First, this is pure academese. Saltationism, teleogical, ontogeny and phylogeny, unregenerate, homologies, epigenesis, architectonic ... can you follow? Because the list goes on. If you're a historian or a philosopher of science or some sort of pure, traditional scientist, I'm sure you'll have a better time than the rest of us with this language. A certain readership and level of acquaintance with the material is assumed.
... monstrosity came to represent life's relentless fecundity and 'the monstrous' a mode of uncontainable vitality.
I'm not criticizing Mangham's writing; it's excellent, in fact. For example, "vital excess"! What great wordcrafting! But the rest is obtuse. Second, on that note, is the sheer amount of bulky quotations. Block quotes, direct quotes in-text of all lengths and states ... how much of this is Mangham's writing and how much of it is the writing of others is a worthy question.

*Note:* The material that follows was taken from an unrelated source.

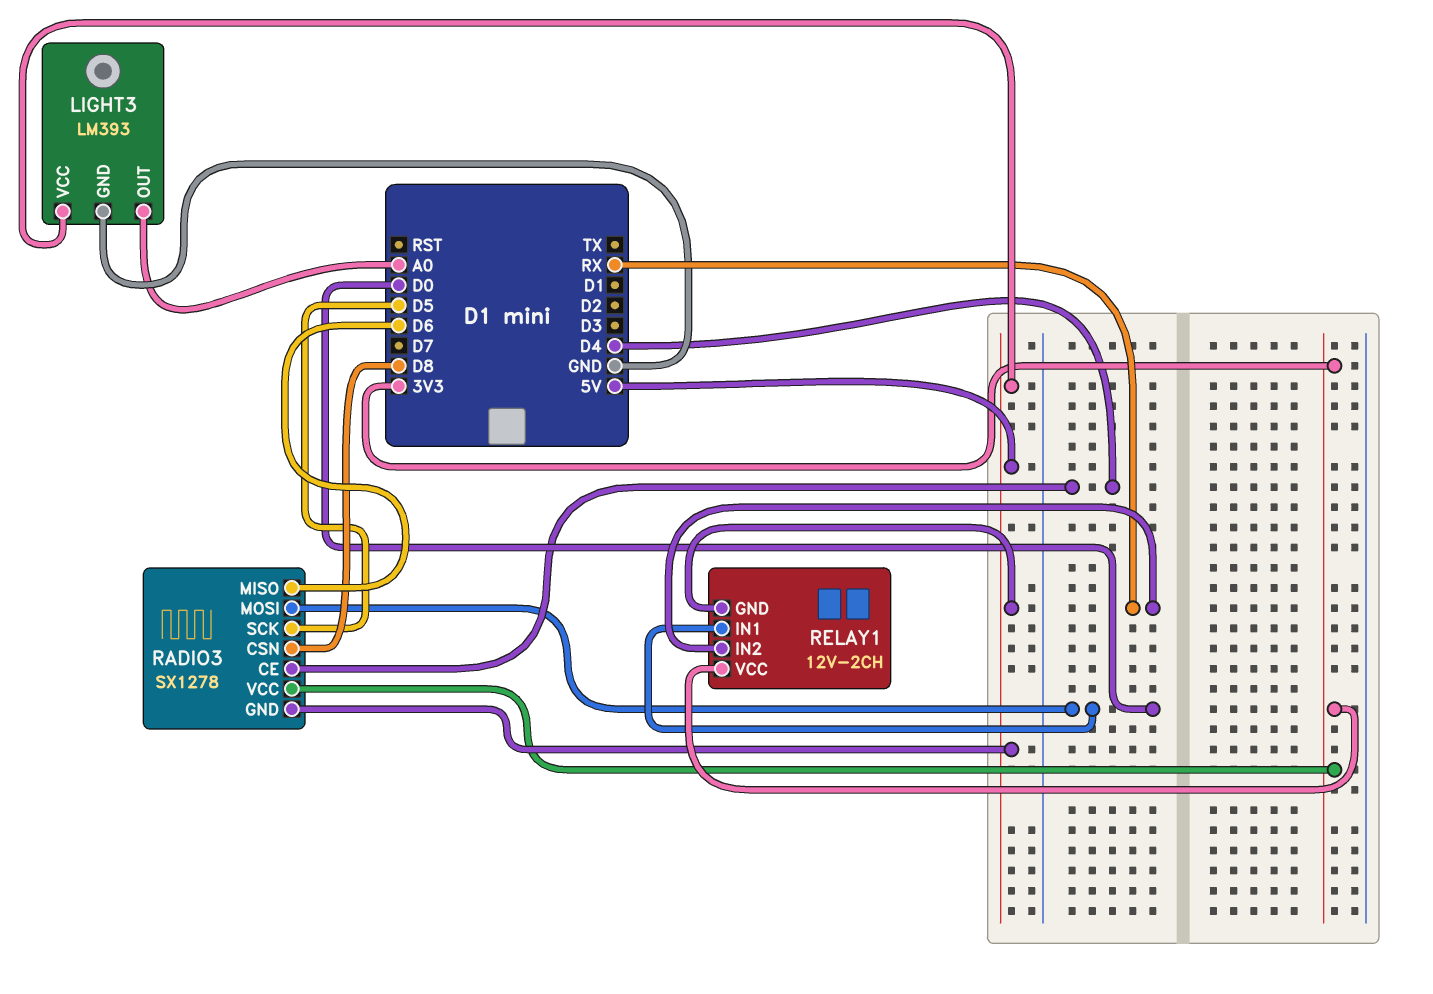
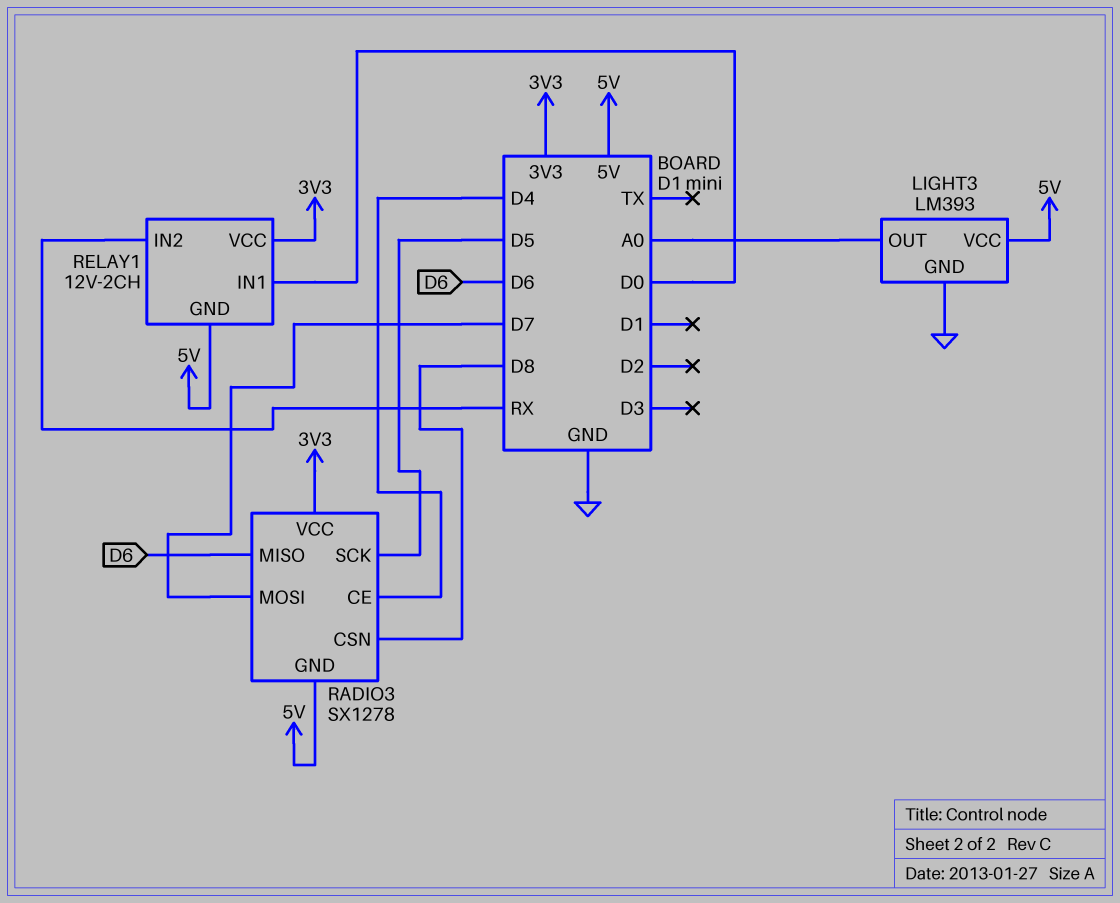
RADIO3 pin MOSI: D0 -> D7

... malformation is not a fault, but a variation; it is a symbol both of possibility and nature's creativity ...
Third, the rather vague topic at the heart of it all. I think this was a deep reading of a certain slice of mostly white, Western, privileged, male academics within a few hundred years' span of the last century. Why? Beats me. I gather that this group of people influenced and/or represent a certain framing of "the monstrous" that may be considered hegemonic. I think? The thesis is unclear to me.
... where singularities are represented, in varying degrees, as a part of life's varietyーnecessary in a world whose diversities reflect the true ingenuities of nature.
Finally, the topic: monsters and monstrosity. Mangham requests a sympathetic reader at the start. Monstrosity is framed as a "shorthand for a broad, varied, and complex range of discussions undertaken on the subject of congenital structural deformity." He argues that he's taken a historical, critical disability perspective on the term (no reference for this, however), claiming his use of "monster" is equivalent to how critical scholars use "disability" in a fully interrogated and "objective" (his word) way. He claims to distinguish between this take and the modern "pejorative" version of monster, using quotes throughout to indicate this. Frankly, I didn't notice this use of quotes, although I recognize that he was both bland and critical of how his subjects constructed the idea of "monstrosity."
In interrogating the meanings and possibilities of monstrosity, not as the exception but as the rule, they revealed how othering is not the only approach to diversity available to us. Monstrosity is reclaimable, they showed, as a symbol of a natural order shaped by variations, redirections, and novelties. A vital starting point for understanding the true power of difference, whatever its cause, is the acknowledgement that, in a certain sense, we are all monsters.
Nevertheless, I find myself asking "why"? Why are we spending time on how things once were? The reason escapes me.
Thank you to MIT Press and NetGalley for the advance copy.